(Extracted material Opens)

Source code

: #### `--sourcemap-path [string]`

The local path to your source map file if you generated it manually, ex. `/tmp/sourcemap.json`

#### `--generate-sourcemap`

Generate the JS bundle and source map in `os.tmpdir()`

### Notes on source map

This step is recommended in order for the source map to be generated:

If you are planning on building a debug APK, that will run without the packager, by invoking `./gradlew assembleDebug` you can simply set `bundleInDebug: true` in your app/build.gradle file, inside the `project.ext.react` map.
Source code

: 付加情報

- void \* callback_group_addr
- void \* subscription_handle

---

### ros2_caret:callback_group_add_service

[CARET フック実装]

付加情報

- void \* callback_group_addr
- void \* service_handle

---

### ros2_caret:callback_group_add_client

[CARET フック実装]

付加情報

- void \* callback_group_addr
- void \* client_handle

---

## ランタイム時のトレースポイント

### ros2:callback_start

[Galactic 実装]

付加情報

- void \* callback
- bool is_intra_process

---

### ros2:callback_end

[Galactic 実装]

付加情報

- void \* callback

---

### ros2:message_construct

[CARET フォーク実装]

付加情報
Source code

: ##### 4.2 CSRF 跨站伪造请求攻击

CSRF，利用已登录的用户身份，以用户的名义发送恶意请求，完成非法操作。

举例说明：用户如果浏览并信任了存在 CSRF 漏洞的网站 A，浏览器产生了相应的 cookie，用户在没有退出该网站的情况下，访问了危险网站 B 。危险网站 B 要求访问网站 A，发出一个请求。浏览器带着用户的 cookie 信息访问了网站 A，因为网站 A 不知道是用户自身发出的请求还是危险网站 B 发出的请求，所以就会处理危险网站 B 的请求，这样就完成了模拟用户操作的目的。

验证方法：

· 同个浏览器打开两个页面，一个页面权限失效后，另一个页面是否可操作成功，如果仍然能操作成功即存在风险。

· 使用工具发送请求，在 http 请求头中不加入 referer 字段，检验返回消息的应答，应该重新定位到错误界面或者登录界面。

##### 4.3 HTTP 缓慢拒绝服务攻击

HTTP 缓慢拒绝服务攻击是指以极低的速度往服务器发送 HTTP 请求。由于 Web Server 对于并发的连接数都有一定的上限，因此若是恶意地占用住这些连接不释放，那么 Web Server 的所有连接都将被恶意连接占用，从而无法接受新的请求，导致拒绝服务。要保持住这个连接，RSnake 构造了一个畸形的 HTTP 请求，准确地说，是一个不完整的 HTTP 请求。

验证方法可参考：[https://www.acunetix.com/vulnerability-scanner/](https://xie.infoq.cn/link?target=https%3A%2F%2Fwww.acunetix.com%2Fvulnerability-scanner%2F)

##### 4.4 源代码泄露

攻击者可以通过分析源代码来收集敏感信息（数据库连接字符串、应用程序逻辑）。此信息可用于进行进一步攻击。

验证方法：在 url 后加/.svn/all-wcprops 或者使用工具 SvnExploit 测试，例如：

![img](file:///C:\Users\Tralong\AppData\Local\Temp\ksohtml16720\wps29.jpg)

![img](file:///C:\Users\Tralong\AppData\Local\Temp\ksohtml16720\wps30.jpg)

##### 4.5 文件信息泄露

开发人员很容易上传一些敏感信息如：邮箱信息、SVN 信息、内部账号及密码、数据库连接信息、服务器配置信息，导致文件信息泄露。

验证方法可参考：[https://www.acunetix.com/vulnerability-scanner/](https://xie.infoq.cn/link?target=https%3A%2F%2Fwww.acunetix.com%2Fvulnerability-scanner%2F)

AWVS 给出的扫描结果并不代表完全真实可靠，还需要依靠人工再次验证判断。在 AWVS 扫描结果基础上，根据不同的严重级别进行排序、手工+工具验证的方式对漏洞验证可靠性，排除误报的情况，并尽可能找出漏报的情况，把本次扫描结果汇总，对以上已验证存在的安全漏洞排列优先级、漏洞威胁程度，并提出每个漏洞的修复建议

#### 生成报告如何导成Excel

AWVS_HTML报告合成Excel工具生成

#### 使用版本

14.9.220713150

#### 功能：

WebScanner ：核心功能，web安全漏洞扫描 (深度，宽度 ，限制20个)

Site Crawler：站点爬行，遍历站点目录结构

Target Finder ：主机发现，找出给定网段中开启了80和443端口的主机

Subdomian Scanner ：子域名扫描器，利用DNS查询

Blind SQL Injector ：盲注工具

(Extracted material Closes)

Look through the material and copy each line that has "path".

: #### `--sourcemap-path [string]`
The local path to your source map file if you generated it manually, ex. `/tmp/sourcemap.json`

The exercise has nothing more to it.